→ **Kutipan Teks**:
Jenderal, Ini Demonstran, Bukan Perusuh

Joe
1 Okt 2019 19:50
OPINI 0
6 menit membaca

Catatan Ilham Bintang

Saya intens mengukuti berita aksi unjuk rasa mahasiswa setelah pelajar STM ikut ambil bagian hari-hari ini. Ada warna baru. Beberapa poster mereka menggelitik. Mengundang senyum. Misalnya, “Mahasiswa Berorasi, Pelajar Yang Eksekusi.”

Saya mengikuti aksi unjuk rasa itu memang lebih banyak melalui siaran langsung televisi dari lokasi unjuk rasa di berbagai daerah di Tanah Air. Maklum, sudah tua.

→ **Data**:

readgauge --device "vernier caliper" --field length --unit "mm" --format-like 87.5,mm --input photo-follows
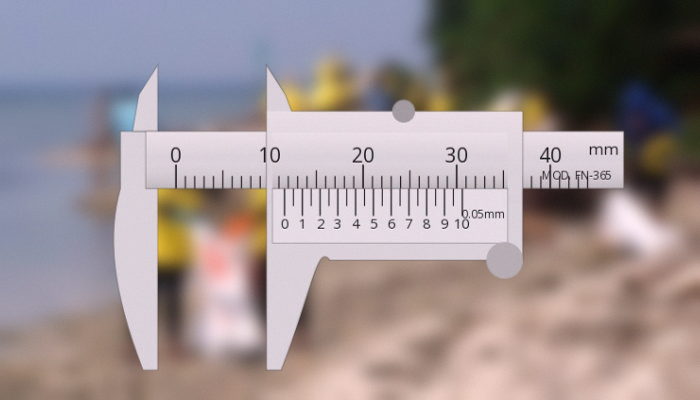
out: 11.6,mm
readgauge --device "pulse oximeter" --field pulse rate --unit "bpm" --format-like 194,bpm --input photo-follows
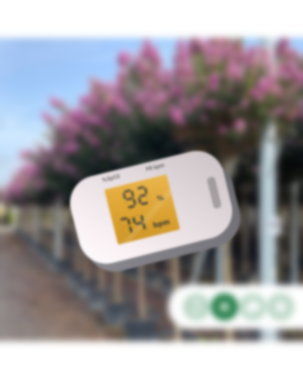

→ **Bagian Latihan**:
(a) Jawablah pertanyaan berikut berdasarkan kutipan teks di atas.
(i) Siapa yang disebut ikut ambil bagian dalam aksi unjuk rasa mahasiswa hari-hari ini?
(ii) Apa bunyi poster yang dijadikan contoh oleh penulis?
(iii) Melalui apa penulis lebih banyak mengikuti aksi unjuk rasa itu?
(b) Menurut kutipan teks di atas, mengapa penulis lebih banyak mengikuti aksi unjuk rasa melalui siaran langsung televisi? Jelaskan dalam satu sampai tiga kalimat.
(c) Tulis kembali bagian kutipan teks mulai dari "Catatan Ilham Bintang" sampai dengan "Maklum, sudah tua.", lalu ganti "televisi" dengan "radio".

→ **Daftar Jawaban**:
(a)
(i) Pelajar STM.
(ii) "Mahasiswa Berorasi, Pelajar Yang Eksekusi."
(iii) Melalui siaran langsung televisi dari lokasi unjuk rasa di berbagai daerah di Tanah Air.

(b) Penulis lebih banyak mengikuti aksi unjuk rasa melalui siaran langsung televisi karena sudah tua. Hal itu dinyatakan dalam kalimat "Maklum, sudah tua."

(c)
Catatan Ilham Bintang

Saya intens mengukuti berita aksi unjuk rasa mahasiswa setelah pelajar STM ikut ambil bagian hari-hari ini. Ada warna baru. Beberapa poster mereka menggelitik. Mengundang senyum. Misalnya, “Mahasiswa Berorasi, Pelajar Yang Eksekusi.”

Saya mengikuti aksi unjuk rasa itu memang lebih banyak melalui siaran langsung radio dari lokasi unjuk rasa di berbagai daerah di Tanah Air. Maklum, sudah tua.